Import and Export

evidencelib keeps data exchange small and explicit. JSON and CSV are intended for round trips. LaTeX is intended for paper-ready tables.

All imports require the target Frame. The frame carries the model semantics, especially for DSmT and hybrid models, so imported mass data is interpreted against the frame you provide.

Dictionaries

from evidencelib import Frame, MassFunction

frame = Frame.dst(["A", "B"])
m = MassFunction.from_dict(frame, {"A": 0.2, "A|B": 0.8})

assert m.to_dict() == {"A": 0.2, "A|B": 0.8}

from_dict() also accepts schema-wrapped dictionaries produced by decoding to_json().

JSON

text = m.to_json()
restored = MassFunction.from_json(frame, text)

The JSON payload contains:

  • schema: the evidencelib.mass.v2 schema name,

  • frame: atom, model, region-count, and exact possible-region metadata,

  • masses: proposition strings mapped to mass values.

The stored frame metadata is validation metadata only. It does not replace the Frame object passed to from_json().

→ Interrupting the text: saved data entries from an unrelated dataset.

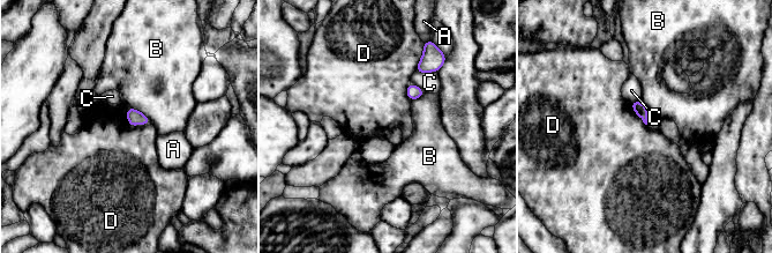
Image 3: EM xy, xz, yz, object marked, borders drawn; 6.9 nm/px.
longest_contact B 220 nm
leave # A other, B other, C other, D other; none of them fits

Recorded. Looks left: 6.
tapers out
look em planes borders at 1:(83, 258)

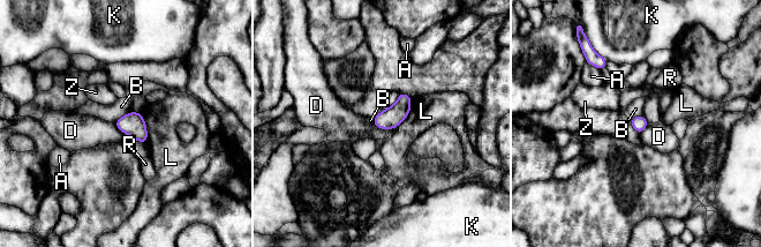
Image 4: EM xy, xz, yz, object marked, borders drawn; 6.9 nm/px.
longest_contact L 280 nm
leave # A other, B other, D other, K other, L other, R other, Z other; border 4:(129, 111), (114, 122); none of them fits

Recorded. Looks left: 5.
abrupt turn
look em xz step 8 plain at 1:(872, 157)

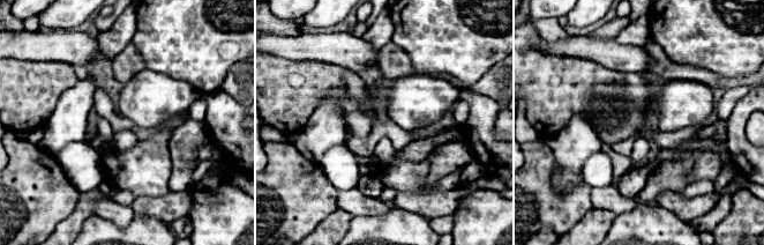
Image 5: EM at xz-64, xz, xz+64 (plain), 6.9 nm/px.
look em xz step 8 tint same

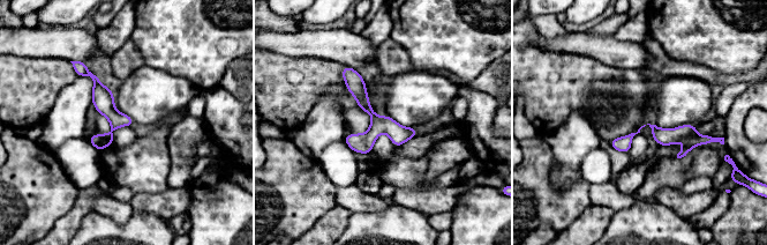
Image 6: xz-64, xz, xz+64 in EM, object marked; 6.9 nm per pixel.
look em xz step 8 borders same

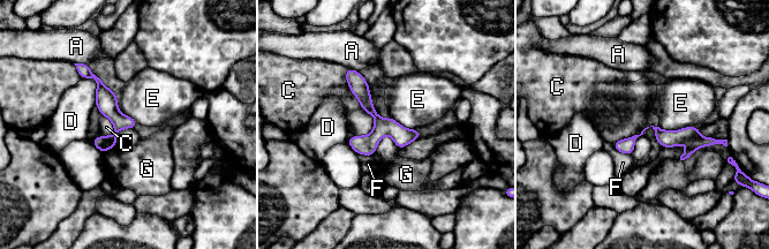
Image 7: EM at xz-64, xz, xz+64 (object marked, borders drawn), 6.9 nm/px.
leave # A other, C other, D other, E other, F other, G other; all the same neuron

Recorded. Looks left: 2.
stop no edits; rest unchecked

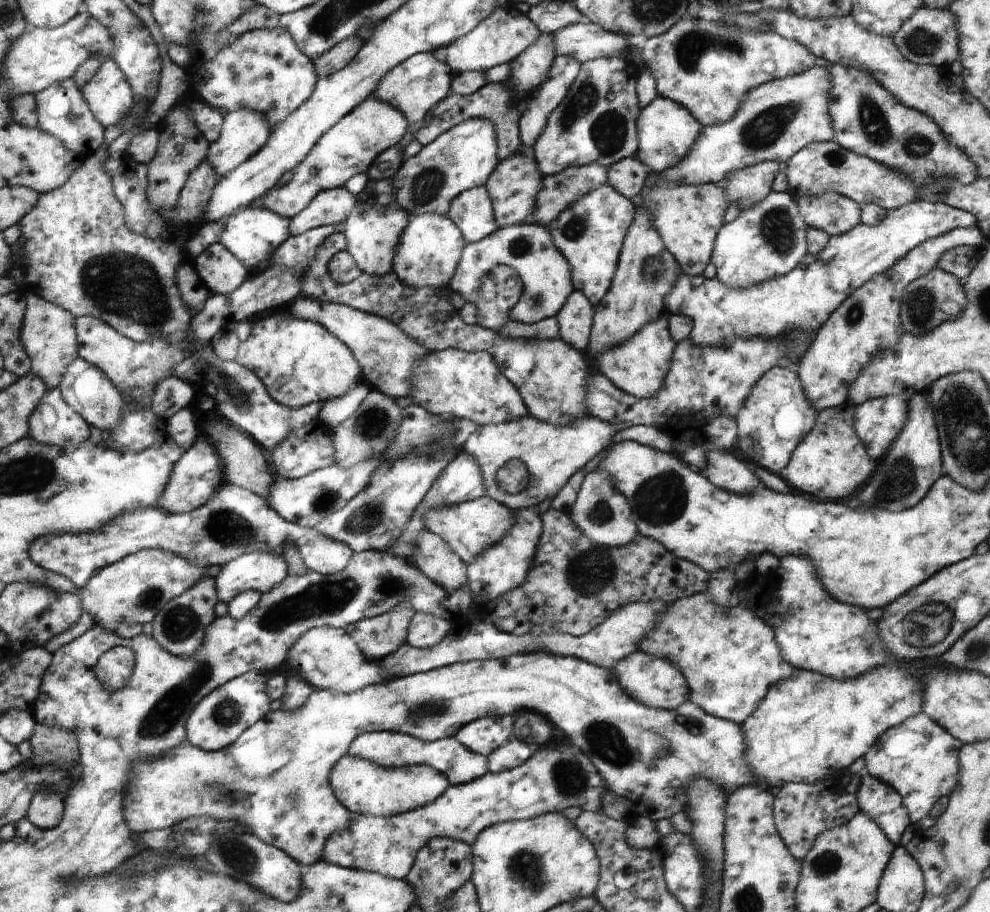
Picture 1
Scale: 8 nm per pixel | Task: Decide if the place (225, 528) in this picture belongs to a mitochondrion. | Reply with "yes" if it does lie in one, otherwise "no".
yes

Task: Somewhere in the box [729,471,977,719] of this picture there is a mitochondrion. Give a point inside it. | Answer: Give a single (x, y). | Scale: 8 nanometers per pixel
(928, 622)

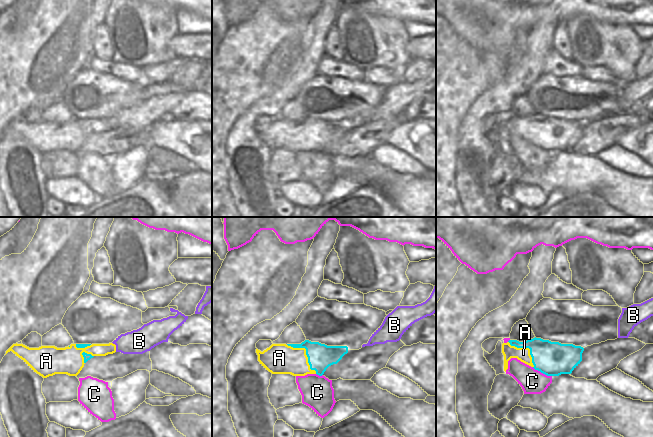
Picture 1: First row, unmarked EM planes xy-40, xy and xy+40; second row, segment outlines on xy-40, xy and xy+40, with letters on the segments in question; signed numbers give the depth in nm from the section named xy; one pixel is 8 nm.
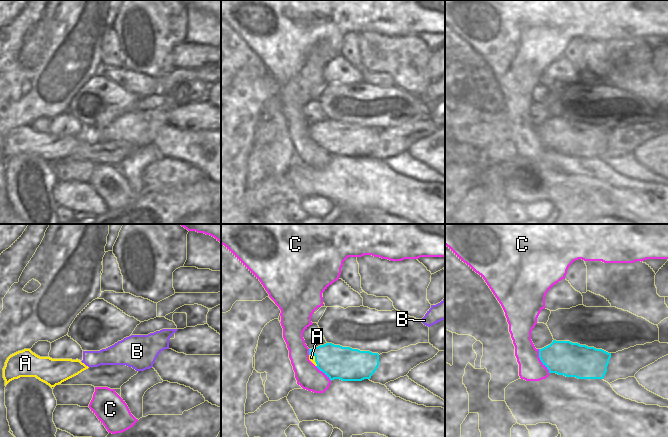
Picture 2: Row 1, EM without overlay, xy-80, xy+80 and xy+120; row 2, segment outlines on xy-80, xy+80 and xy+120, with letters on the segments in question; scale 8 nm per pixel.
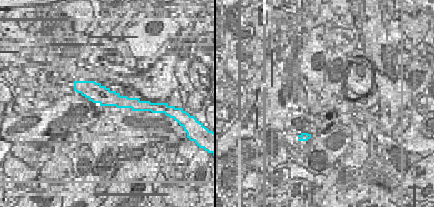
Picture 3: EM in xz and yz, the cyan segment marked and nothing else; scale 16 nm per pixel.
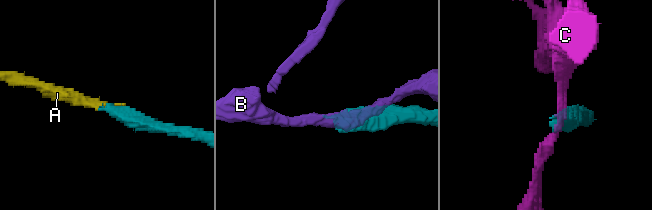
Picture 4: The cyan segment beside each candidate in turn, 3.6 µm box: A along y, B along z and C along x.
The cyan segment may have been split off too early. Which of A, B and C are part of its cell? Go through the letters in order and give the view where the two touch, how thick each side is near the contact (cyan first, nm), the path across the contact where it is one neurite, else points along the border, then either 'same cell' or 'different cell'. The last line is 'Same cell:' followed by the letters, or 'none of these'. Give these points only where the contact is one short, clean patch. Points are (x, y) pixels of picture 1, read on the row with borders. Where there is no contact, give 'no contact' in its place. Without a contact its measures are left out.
A: contact in xy; calibres 200 and 240 nm; way xy (320, 356), (306, 353), (301, 358), (279, 358); same cell
B: no contact; different cell
C: contact in xy+40; calibres 280 and 200 nm; border xy+40 (532, 367), (551, 376); different cell
Same cell: A

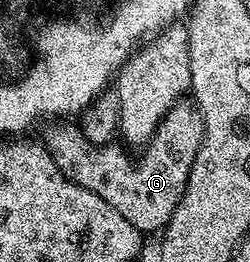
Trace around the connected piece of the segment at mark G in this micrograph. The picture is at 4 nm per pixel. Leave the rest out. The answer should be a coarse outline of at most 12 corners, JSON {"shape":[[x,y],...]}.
{"shape":[[179,101],[136,163],[53,121],[43,146],[75,185],[143,233],[185,192],[203,117]]}

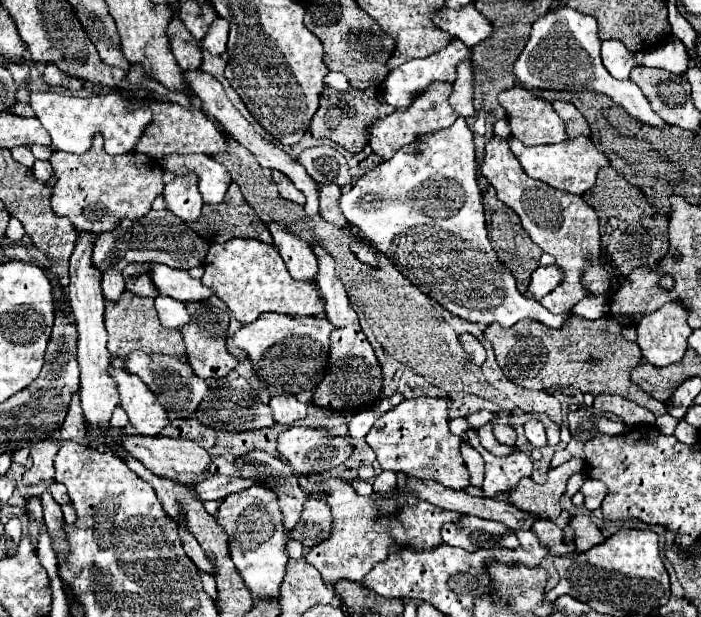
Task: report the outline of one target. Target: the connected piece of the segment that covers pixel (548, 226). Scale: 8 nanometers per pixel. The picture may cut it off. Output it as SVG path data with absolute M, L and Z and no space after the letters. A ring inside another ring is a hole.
M489 138L485 144L485 156L479 164L481 176L489 180L495 188L497 198L513 208L521 218L523 228L529 232L531 240L547 254L555 258L555 266L563 272L561 284L551 290L541 304L553 314L571 312L571 308L589 294L589 288L581 282L583 274L601 260L601 236L599 236L599 222L595 210L581 200L581 196L573 196L569 192L553 190L551 186L529 178L517 158L511 154L509 144L505 138ZM537 188L537 190L535 190Z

Version 2 records the model’s possible Venn regions, so hybrid models with the same atom names and region count but different constraints cannot be confused. Legacy v1 data remains readable for DST and free DSmT frames. Because v1 cannot identify hybrid constraints safely, importing v1 into a hybrid target raises an error and requires re-export from the original model.

CSV

csv_text = m.to_csv()
restored = MassFunction.from_csv(frame, csv_text)

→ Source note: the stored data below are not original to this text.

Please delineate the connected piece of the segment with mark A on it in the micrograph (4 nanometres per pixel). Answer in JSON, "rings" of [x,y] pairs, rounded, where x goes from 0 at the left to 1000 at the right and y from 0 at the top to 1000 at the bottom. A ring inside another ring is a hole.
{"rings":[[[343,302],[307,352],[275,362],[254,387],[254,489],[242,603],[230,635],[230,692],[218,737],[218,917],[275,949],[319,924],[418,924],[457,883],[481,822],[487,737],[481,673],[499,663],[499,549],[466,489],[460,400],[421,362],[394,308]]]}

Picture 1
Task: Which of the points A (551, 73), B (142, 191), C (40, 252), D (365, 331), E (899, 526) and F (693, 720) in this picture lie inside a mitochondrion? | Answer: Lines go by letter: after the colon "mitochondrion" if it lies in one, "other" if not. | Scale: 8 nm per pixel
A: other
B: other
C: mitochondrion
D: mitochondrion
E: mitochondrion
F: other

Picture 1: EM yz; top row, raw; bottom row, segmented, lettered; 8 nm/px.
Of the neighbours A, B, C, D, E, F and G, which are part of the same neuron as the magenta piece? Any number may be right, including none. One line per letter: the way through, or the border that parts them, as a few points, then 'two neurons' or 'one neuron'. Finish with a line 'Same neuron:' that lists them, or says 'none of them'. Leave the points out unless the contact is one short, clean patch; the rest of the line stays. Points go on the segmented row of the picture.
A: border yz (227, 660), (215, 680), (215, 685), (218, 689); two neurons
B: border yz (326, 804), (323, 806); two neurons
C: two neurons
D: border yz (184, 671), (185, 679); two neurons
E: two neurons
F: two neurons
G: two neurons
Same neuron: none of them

The CSV format has two columns:

proposition,mass
A,0.2
A|B,0.8

Headerless CSV can be imported with has_header=False:

restored = MassFunction.from_csv(frame, "A,0.2\nA|B,0.8\n", has_header=False)

LaTeX

Use to_latex() when you want a table for a paper or thesis.

latex = m.to_latex(
    columns=("mass", "belief", "plausibility"),
    caption="Mass assignment",
    label="tab:mass",
)

By default, LaTeX exports only focal propositions. Pass rows="all" to include every proposition generated by the frame:

m.to_latex(rows="all")

Use rows="all" carefully on DSmT frames because the hyper-power set can grow quickly.

Supported column names are:

Column

Aliases

mass

m

belief

bel

plausibility

pl

commonality

q

The default LaTeX output uses booktabs rules. Include \usepackage{booktabs} in your document preamble, or pass booktabs=False.